**Task item a**.
Reproduce the part of the database text starting with "IBM Informix supports" and going on through "in IoT networks.".

**Page text**.
Segment Open

InfluxDB’s user interface includes a Data Explorer, dashboarding tools, and a script editor. Data Explorer allows users to quickly browse through the metric and collected event data, applying common transformations. The script editor is designed to help users quickly learn Flux query language with easily accessible examples, auto-completion and real-time syntax checking.
IBM Informix is a family of relational database management system (RDBMS) solutions originally developed by Informix Corporation and designed for high-frequency OLTP (Online Transaction Processing) applications in industries such as manufacturing, retail, finance, energy and utilities, etc. In 2001, Informix database was acquired by IBM and is now a part of IBM's Information Management division. In 2017, IBM outsourced the maintenance and support of Informix to India-based HCL Technologies.
There are multiple editions of the Informix database, including free versions for developers, small and medium-sized businesses, etc. It is optimized for networks with low database administration capabilities, incorporating multiple self-management and automated administrative features.
IBM Informix supports the integration of time series, SQL, NoSQL, BSON, JSON, and spatial data. The database includes Informix TimeSeries feature designed for fast and easy work with time series data generated by various smart devices in IoT networks.

Segment Closed

**Task item b**.
Write out the lines of the records starting with the line with "មជ្ឈមណ្ឌល​រៀន" and going on through the final line of the records, both included.

**Data under study**.
Segment Open

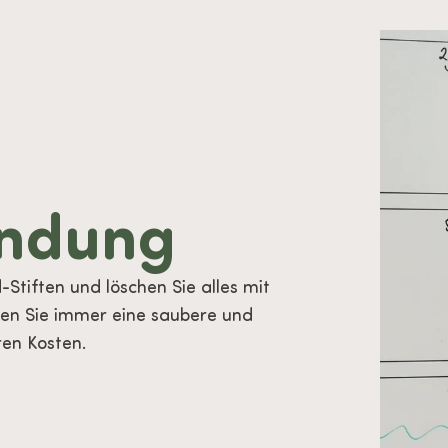
ndung
Stiften und löschen Sie alles mit
ben Sie immer eine saubere und
ren Kosten.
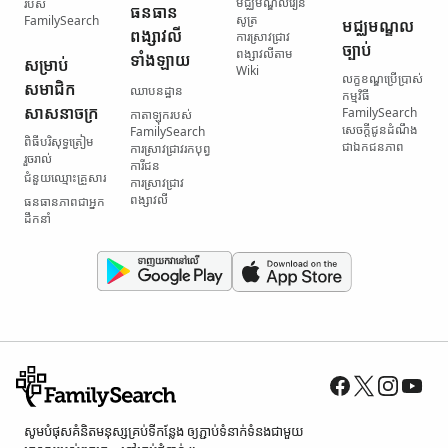
មជ្ឈមណ្ឌល​រៀន
របស់
ធនធាន​
សូត្រ
FamilySearch
មជ្ឈមណ្ឌល​
ពង្សាវលី​
ការស្រាវជ្រាវ​
ច្បាប់
ពង្សាវលី​តាម
ទាំងឡាយ
សម្រាប់​
Wiki
លក្ខខណ្ឌ​ប្រើប្រាស់​
សមាជិក​
ឈាបនដ្ឋាន
កម្មវិធី
សាសនាចក្រ
FamilySearch
កាតាឡុក​របស់
សេចក្តីជូនដំណឹង​
FamilySearch
ពិធី​បរិសុទ្ធ​ត្រៀម​
ជា​ឯកជនភាព
ការស្រាវជ្រាវ​រក​បុព្វ
រួចរាល់
ការីជន
ជំនួយ​ឈ្មោះ​គ្រួសារ
ការស្រាវជ្រាវ​
ពង្សាវលី
ធនធាន​ភាពជាអ្នក
ដឹកនាំ
សូម​បំផុស​គំនិត​មនុស្ស​គ្រប់ទី​កន្លែង ឲ្យ​ភ្ជាប់​ទំនាក់ទំនង​ជាមួយ​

Segment Closed

**Exercise solution a**.
IBM Informix supports the integration of time series, SQL, NoSQL, BSON, JSON, and spatial data. The database includes Informix TimeSeries feature designed for fast and easy work with time series data generated by various smart devices in IoT networks.

**Exercise solution b**.
មជ្ឈមណ្ឌល​រៀន
របស់
ធនធាន​
សូត្រ
FamilySearch
មជ្ឈមណ្ឌល​
ពង្សាវលី​
ការស្រាវជ្រាវ​
ច្បាប់
ពង្សាវលី​តាម
ទាំងឡាយ
សម្រាប់​
Wiki
លក្ខខណ្ឌ​ប្រើប្រាស់​
សមាជិក​
ឈាបនដ្ឋាន
កម្មវិធី
សាសនាចក្រ
FamilySearch
កាតាឡុក​របស់
សេចក្តីជូនដំណឹង​
FamilySearch
ពិធី​បរិសុទ្ធ​ត្រៀម​
ជា​ឯកជនភាព
ការស្រាវជ្រាវ​រក​បុព្វ
រួចរាល់
ការីជន
ជំនួយ​ឈ្មោះ​គ្រួសារ
ការស្រាវជ្រាវ​
ពង្សាវលី
ធនធាន​ភាពជាអ្នក
ដឹកនាំ
សូម​បំផុស​គំនិត​មនុស្ស​គ្រប់ទី​កន្លែង ឲ្យ​ភ្ជាប់​ទំនាក់ទំនង​ជាមួយ​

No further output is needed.